Finalmente sono di nuovo qua, a scrivere un articolo per mostrare ancora una volta la bellezza dell’avventura scout.
Questo anno, per me, è un po’ particolare: è l’ultimo che passerò in reparto prima di andare nel noviziato.
Eh già, non sembrano mica essersene andati tanti anni da quando sono arrivata nel 2013 qua da voi. Però in realtà di tempo ne è passato.
Questo è il mio sesto anno agli scout…
Quarto anno in reparto…
Ed è forse un po’ stupido da dire, ma questo anno è stata la prima volta che mi sono detta “Wow, fra poco me ne devo andare!” Eppure mi sembra quasi di non aver concluso il mio cammino e spesso penso “Ma se mi fingessi primina funzionerebbe?” Ovviamente no per svariati motivi, ma poi la vera domanda è: “Perché voglio restare in reparto?”
Molti me l’hanno chiesto e io tante volte non ho saputo rispondere. Ma ora credo di saperlo. È semplicemente che ho paura.
Ma non una paura di quelle che non ti fa dormire e ti tortura ogni notte con incubi e brutti sogni; una paura più “simpatica” e meno spaventosa, paura di qualcosa che sai che deve essere così ma non riesci ad accettarlo, paura… delle novità, possiamo dire, di qualcosa che non conosciamo e non sappiamo se vogliamo conoscere, di rischiare, insomma…
È come quando inizi una nuova scuola… un po’ ti spaventa l’idea di non conoscere molte persone, ma d’altro canto non vedi l’ora di passare del tempo con loro e di vivere insieme delle avventure.

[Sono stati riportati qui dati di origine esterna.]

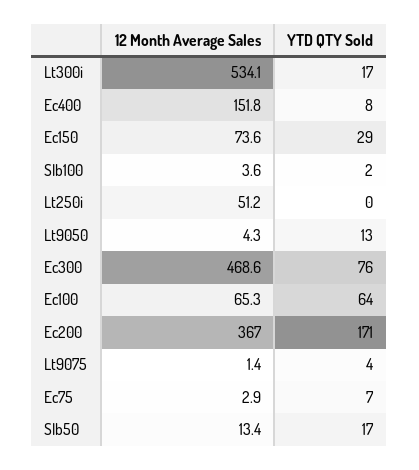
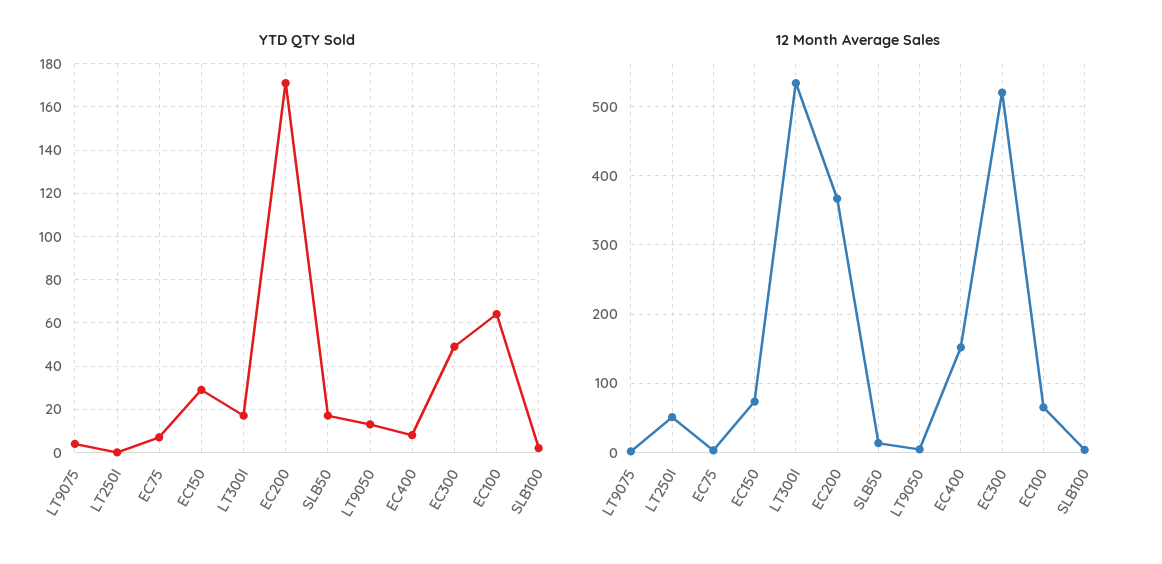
12 Month Average Sales, Ec300: 468.6 -> 520
YTD QTY Sold, Ec300: 76 -> 50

È questa la mia “paura”, diciamo. E ce n’è anche un’altra insita in essa: la paura di non essere capace e di non riuscire a integrarmi. Succede ad alcuni, a volte, nella nuova scuola, di stare in disparte per paura di andare a conoscere gli altri. Ma sapete perché, in realtà, questa paura non mi spaventa così tanto? Perché alla fine, a trarci in salvo da quest’ultimo timore sono gli altri. Esatto, proprio quelle persone che non conosci e con cui hai paura di parlare, proprio quelle persone che osservi da lontano e a cui non ti avvicini, sono proprio loro a trarti in salvo. Come? Accogliendoti, ovviamente!

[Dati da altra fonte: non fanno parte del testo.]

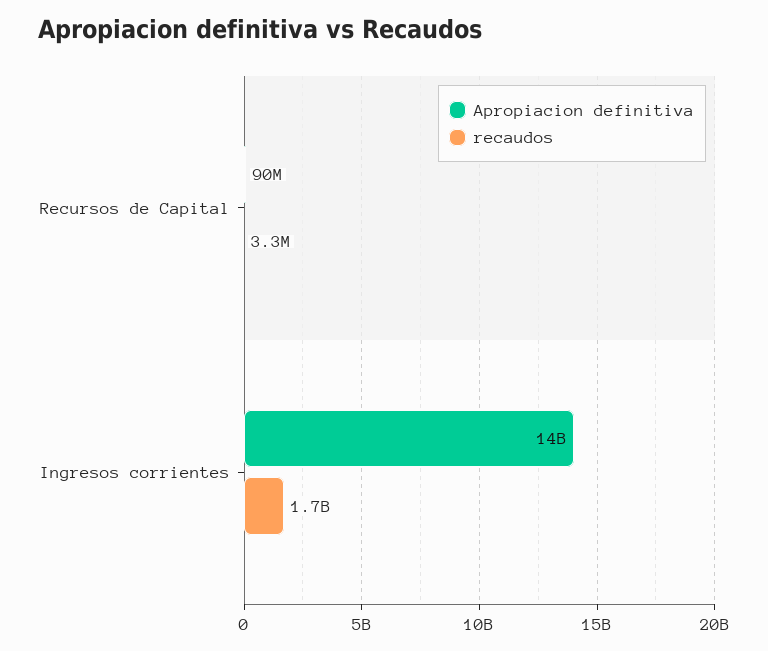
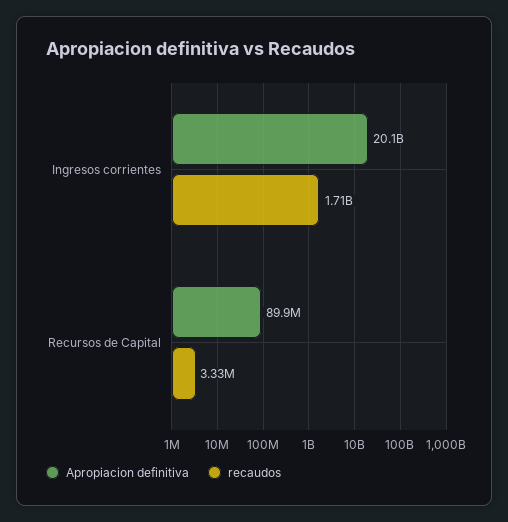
Apropiacion definitiva, Ingresos corrientes: 14000000000 -> 20100000000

E pensandoci esiste anche un esempio più concreto di quelli usati fino ad ora. Quando un castorino ha appena compiuto la Grande Nuotata e si trova all’improvviso nel branco secondo me prova le stesse cose; così come anche un cda che passa nel reparto attraversando timoroso quel ponte; ed è la stessa che ho provato anche io quando sono arrivata: la paura di come si starà con quelle nuove persone e magari di non trovarsi a proprio agio; ma allo stesso tempo io ho pensato anche “Wow, eccomi qua! Da coccinella sono arrivata in reparto. Da un certo punto di vista mi sono lasciata alle spalle tutto: le mie amiche, Arcanda, Mamma Scotty, Formica Mi, Scibà; ma sono qua, pronta per ricominciare, conoscere nuovi amici e intraprendere nuove avventure!”
E, in fondo, penso che dovrebbe essere questo il pensiero di ogni persona che passa.
Perché in fondo i passaggi sono sì un nuovo inizio, però fanno tutti parte di un unico percorso, quello di crescita. Si parla di crescita personale, spirituale, di gruppo o individuale. Ma la crescita in sè avviene perché si sa di essere capaci di crescere. Perché se tu non pensi di riuscire a fare qualcosa, allora non ci riuscirai.
Ma vorrei soffermarmi su un argomento: quello dell’accoglienza. Esatto, proprio di quella cosa che ci trae in salvo quando pensiamo di perderci nel mare della paura. Essa arriva dagli altri, però anche noi possiamo accogliere qualcuno, e lo facciamo in prima persona quando conosciamo un nuovo fratellino.
Accogliere significa accettare nel nostro gruppo, ed è proprio quello che succede agli scout.
Ogni anno infatti accogliamo nuovi amici e insieme a loro viviamo dei weekend e dei giorni fantastici! Ogni anno decidiamo di voler bene a nuove persone, di unirle a noi e di integrarle.
Ogni anno accogliamo tante persone e spesso anche noi siamo accolti dagli altri.
Ogni anno dimostriamo di saper accogliere e, in fondo, accogliere fa bene sia al nuovo arrivato che a noi!